I also learned that recording was awesome. Before I knew it I had graduated from the Horizon Audio Engineering program, spent a ton of money on recording equipment (a habit that continues to this day), and was recording songs of my own. They all sucked, but I was having a ton of fun and learning a lot. Gradually my songs sucked less and less, and I started to notice something that filled my heavy-metal heart with fear: I had a knack for writing country tunes. It was as if all my parent's old Merle Haggard, Marty Robbins, and John Denver LP's had somehow imprinted their content onto my musical DNA. Who knew that could happen?

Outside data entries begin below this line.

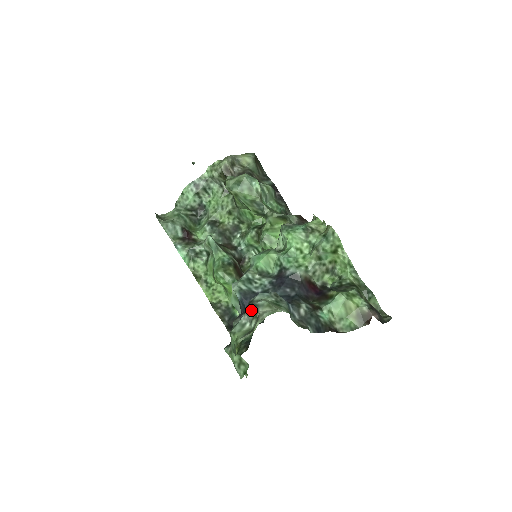
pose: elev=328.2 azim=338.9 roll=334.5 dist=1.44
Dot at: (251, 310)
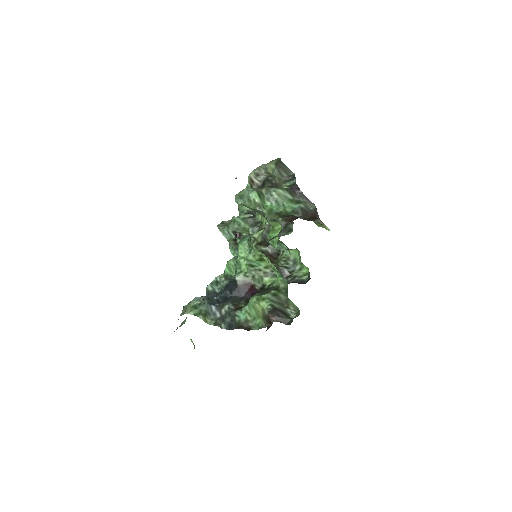
Dot at: occluded
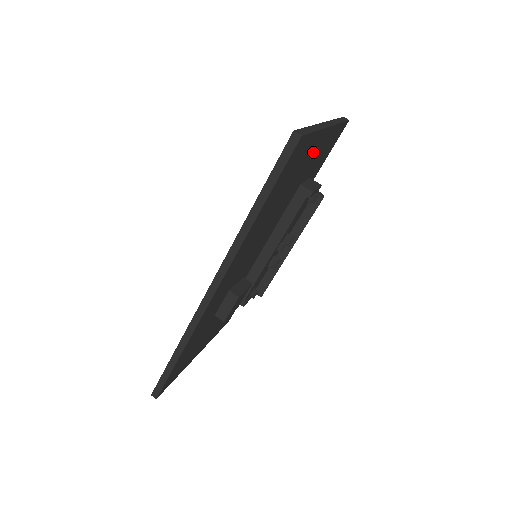
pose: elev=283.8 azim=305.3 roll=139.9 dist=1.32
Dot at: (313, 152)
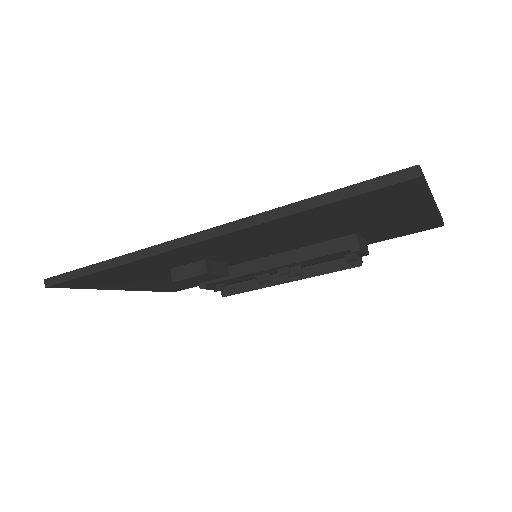
Dot at: (399, 214)
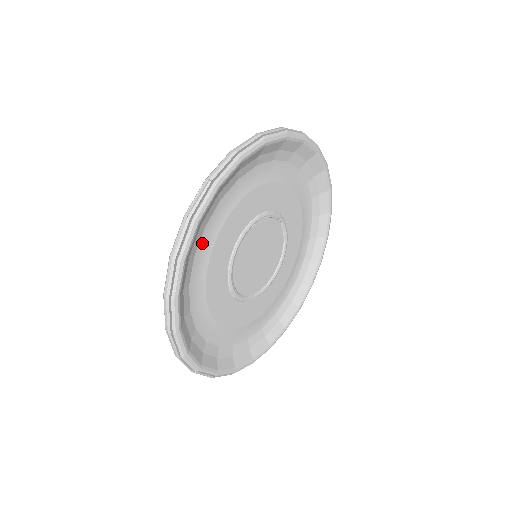
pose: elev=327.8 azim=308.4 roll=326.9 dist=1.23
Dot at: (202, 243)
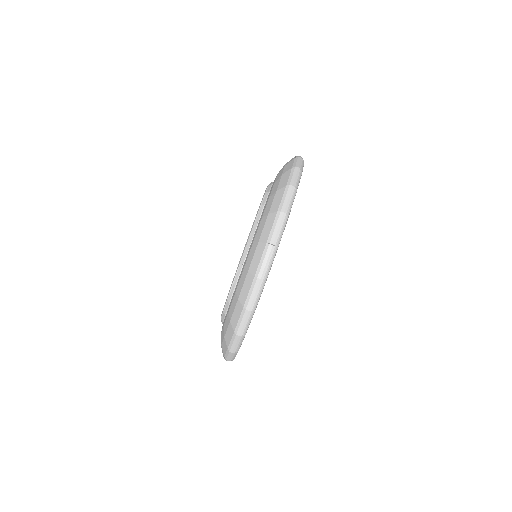
Dot at: occluded
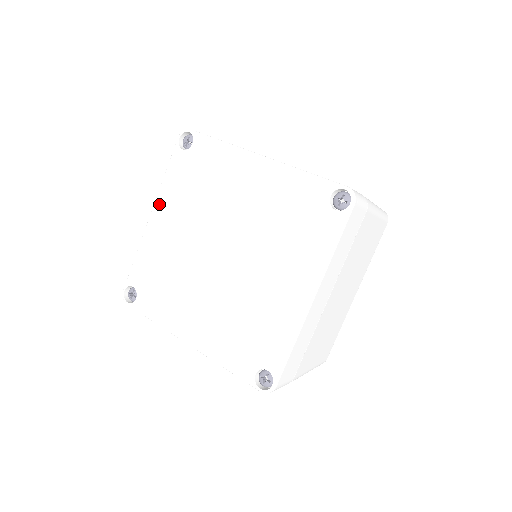
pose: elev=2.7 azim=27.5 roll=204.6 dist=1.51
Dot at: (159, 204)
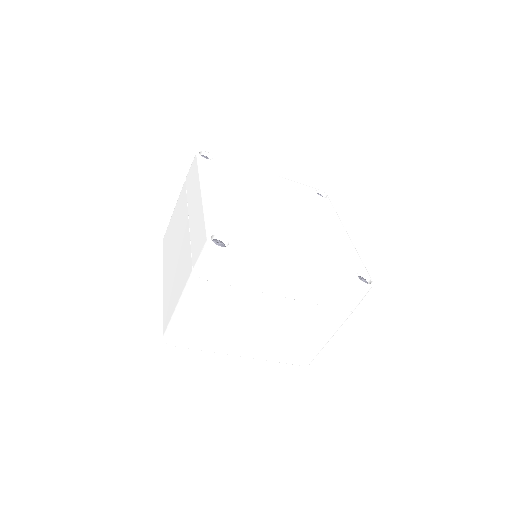
Dot at: (277, 177)
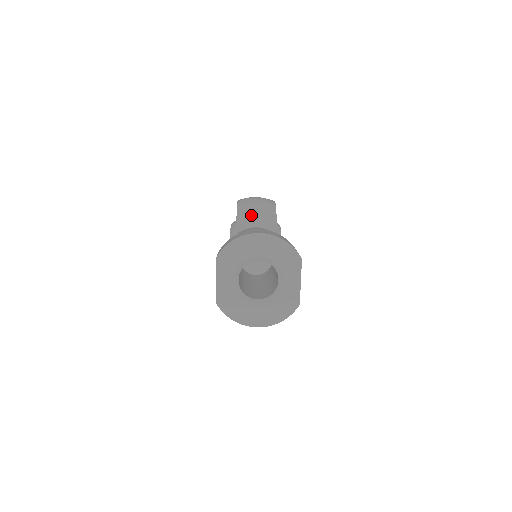
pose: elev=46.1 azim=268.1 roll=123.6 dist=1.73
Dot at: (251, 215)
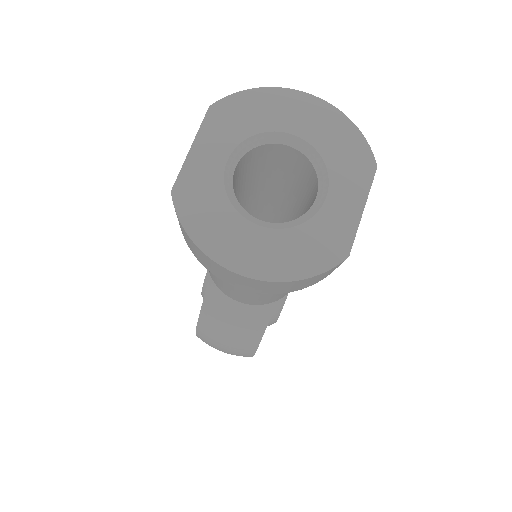
Dot at: occluded
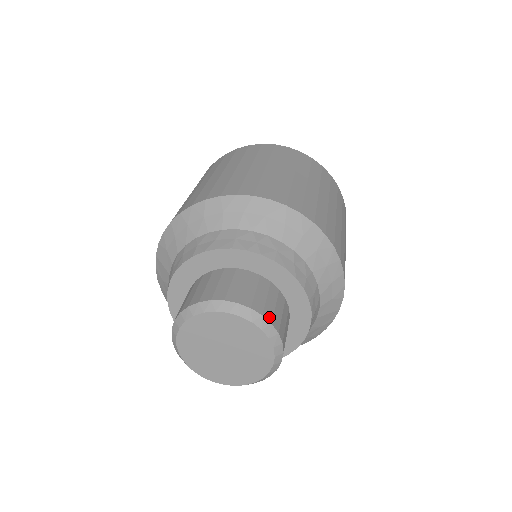
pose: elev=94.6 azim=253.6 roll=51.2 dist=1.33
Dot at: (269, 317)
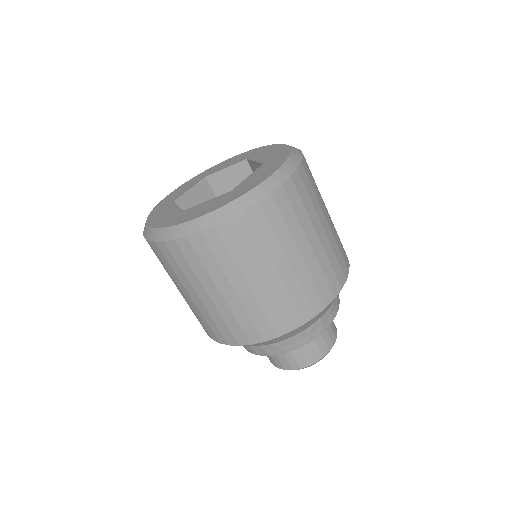
Dot at: (320, 356)
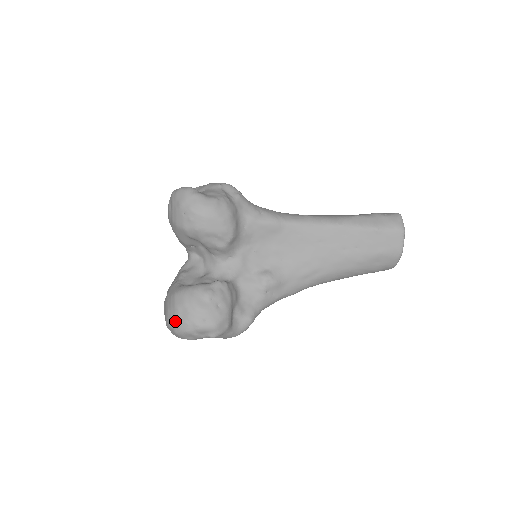
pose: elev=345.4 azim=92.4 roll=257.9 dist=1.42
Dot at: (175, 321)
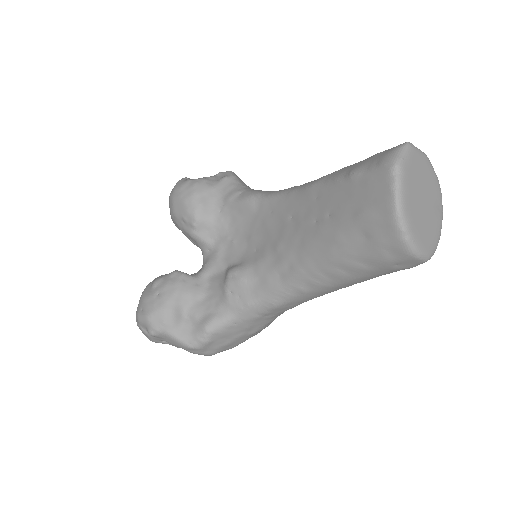
Dot at: occluded
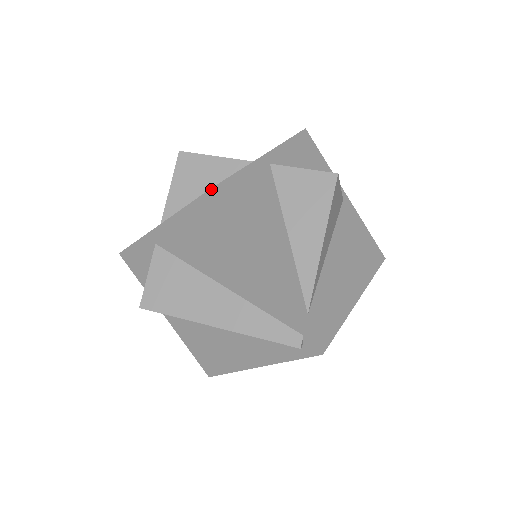
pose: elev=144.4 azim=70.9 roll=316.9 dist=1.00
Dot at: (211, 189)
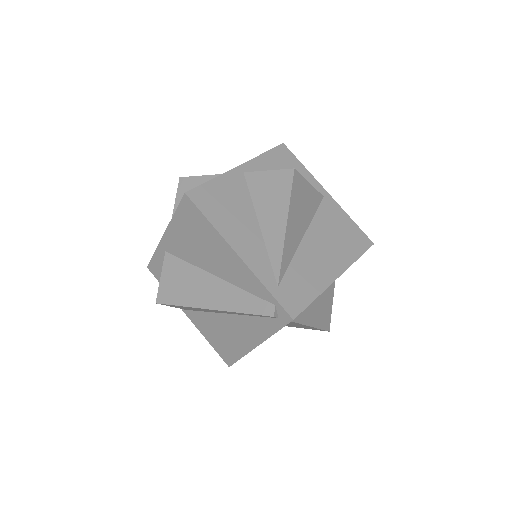
Dot at: (185, 194)
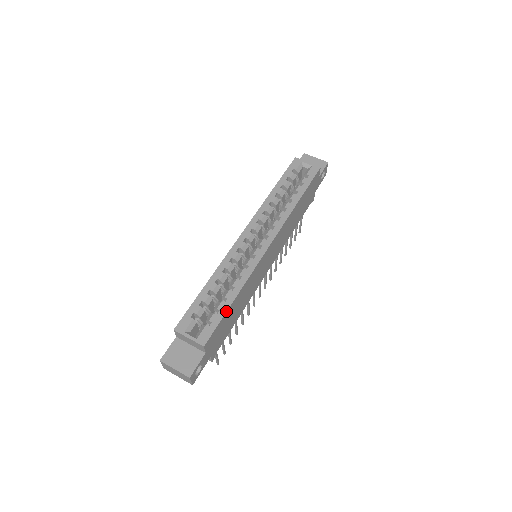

I started splitting my attention between guitar-oriented rock and country. I bought a few books, taught myself how to write marketable tunes, and started sending out demo tapes (how quaint!) to anyone that would listen. It took a while, but eventually I gained some traction. I began getting a few cuts, and winning a few contests. With each small success I became more hooked, and I've been chasing that elusive melody in my head ever since.
These days songwriting is my main focus. I still write rock and country mostly, but I'll write just about anything if the mood hits me. My songs have been recorded by many artists and used in film. I've been honored with several songwriting awards, including the Honor Award in the Great American Song Contest twice. I've also taught songwriting at a college level and conducted many workshops on songwriting, music history, and music psychology.
My love affair with the guitar also continues. I teach, repair, record, and perform regularly in the Seattle area.